[Records provided]
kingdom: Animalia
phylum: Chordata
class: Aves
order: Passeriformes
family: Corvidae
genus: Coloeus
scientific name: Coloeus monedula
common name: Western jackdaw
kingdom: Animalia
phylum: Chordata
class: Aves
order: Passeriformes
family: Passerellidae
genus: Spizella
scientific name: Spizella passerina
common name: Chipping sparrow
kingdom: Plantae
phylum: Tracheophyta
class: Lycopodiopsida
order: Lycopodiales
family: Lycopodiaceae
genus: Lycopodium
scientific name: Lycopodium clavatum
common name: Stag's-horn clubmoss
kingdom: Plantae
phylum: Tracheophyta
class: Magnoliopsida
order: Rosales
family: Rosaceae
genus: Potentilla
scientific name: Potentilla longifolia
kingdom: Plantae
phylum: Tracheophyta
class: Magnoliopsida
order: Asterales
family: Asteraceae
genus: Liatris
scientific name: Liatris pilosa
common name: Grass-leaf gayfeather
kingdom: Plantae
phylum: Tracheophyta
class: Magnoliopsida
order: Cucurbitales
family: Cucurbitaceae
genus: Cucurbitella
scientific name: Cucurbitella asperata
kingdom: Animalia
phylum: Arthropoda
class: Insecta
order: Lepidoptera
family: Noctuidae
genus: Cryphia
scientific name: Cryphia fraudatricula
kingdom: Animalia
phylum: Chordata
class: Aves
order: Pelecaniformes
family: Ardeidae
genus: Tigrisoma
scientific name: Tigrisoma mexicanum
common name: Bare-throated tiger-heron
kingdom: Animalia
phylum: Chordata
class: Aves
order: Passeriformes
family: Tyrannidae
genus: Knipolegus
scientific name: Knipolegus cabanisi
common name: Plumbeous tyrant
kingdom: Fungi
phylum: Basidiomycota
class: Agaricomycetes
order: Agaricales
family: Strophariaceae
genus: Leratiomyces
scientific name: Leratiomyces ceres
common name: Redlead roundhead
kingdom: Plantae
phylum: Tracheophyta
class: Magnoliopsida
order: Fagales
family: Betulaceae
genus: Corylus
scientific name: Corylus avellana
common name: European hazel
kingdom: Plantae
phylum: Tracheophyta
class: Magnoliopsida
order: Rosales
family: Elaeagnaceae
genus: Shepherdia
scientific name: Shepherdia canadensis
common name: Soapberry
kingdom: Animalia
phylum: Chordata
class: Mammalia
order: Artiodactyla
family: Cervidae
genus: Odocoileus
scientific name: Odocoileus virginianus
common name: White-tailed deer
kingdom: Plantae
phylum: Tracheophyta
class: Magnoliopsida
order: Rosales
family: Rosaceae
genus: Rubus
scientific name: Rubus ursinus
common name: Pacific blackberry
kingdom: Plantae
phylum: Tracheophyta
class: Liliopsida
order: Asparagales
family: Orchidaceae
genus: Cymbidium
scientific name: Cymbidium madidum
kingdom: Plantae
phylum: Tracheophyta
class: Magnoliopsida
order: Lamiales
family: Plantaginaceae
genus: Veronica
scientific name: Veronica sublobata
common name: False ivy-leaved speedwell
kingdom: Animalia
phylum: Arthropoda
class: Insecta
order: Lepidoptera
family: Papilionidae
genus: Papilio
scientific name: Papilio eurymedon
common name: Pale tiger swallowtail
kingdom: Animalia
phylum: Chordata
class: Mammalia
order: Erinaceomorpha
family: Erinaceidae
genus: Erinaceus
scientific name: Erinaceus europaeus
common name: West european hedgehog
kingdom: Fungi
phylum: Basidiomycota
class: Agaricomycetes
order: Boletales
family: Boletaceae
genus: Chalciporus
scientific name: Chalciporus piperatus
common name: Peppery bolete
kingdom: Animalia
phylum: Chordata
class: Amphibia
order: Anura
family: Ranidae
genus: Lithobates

[The problem] Copy the items from the beginning up to and including the line with "genus: Shepherdia", switching every "common name" to "vernacular name" and leaving all else unchanged.

[Solution to this task]
kingdom: Animalia
phylum: Chordata
class: Aves
order: Passeriformes
family: Corvidae
genus: Coloeus
scientific name: Coloeus monedula
vernacular name: Western jackdaw
kingdom: Animalia
phylum: Chordata
class: Aves
order: Passeriformes
family: Passerellidae
genus: Spizella
scientific name: Spizella passerina
vernacular name: Chipping sparrow
kingdom: Plantae
phylum: Tracheophyta
class: Lycopodiopsida
order: Lycopodiales
family: Lycopodiaceae
genus: Lycopodium
scientific name: Lycopodium clavatum
vernacular name: Stag's-horn clubmoss
kingdom: Plantae
phylum: Tracheophyta
class: Magnoliopsida
order: Rosales
family: Rosaceae
genus: Potentilla
scientific name: Potentilla longifolia
kingdom: Plantae
phylum: Tracheophyta
class: Magnoliopsida
order: Asterales
family: Asteraceae
genus: Liatris
scientific name: Liatris pilosa
vernacular name: Grass-leaf gayfeather
kingdom: Plantae
phylum: Tracheophyta
class: Magnoliopsida
order: Cucurbitales
family: Cucurbitaceae
genus: Cucurbitella
scientific name: Cucurbitella asperata
kingdom: Animalia
phylum: Arthropoda
class: Insecta
order: Lepidoptera
family: Noctuidae
genus: Cryphia
scientific name: Cryphia fraudatricula
kingdom: Animalia
phylum: Chordata
class: Aves
order: Pelecaniformes
family: Ardeidae
genus: Tigrisoma
scientific name: Tigrisoma mexicanum
vernacular name: Bare-throated tiger-heron
kingdom: Animalia
phylum: Chordata
class: Aves
order: Passeriformes
family: Tyrannidae
genus: Knipolegus
scientific name: Knipolegus cabanisi
vernacular name: Plumbeous tyrant
kingdom: Fungi
phylum: Basidiomycota
class: Agaricomycetes
order: Agaricales
family: Strophariaceae
genus: Leratiomyces
scientific name: Leratiomyces ceres
vernacular name: Redlead roundhead
kingdom: Plantae
phylum: Tracheophyta
class: Magnoliopsida
order: Fagales
family: Betulaceae
genus: Corylus
scientific name: Corylus avellana
vernacular name: European hazel
kingdom: Plantae
phylum: Tracheophyta
class: Magnoliopsida
order: Rosales
family: Elaeagnaceae
genus: Shepherdia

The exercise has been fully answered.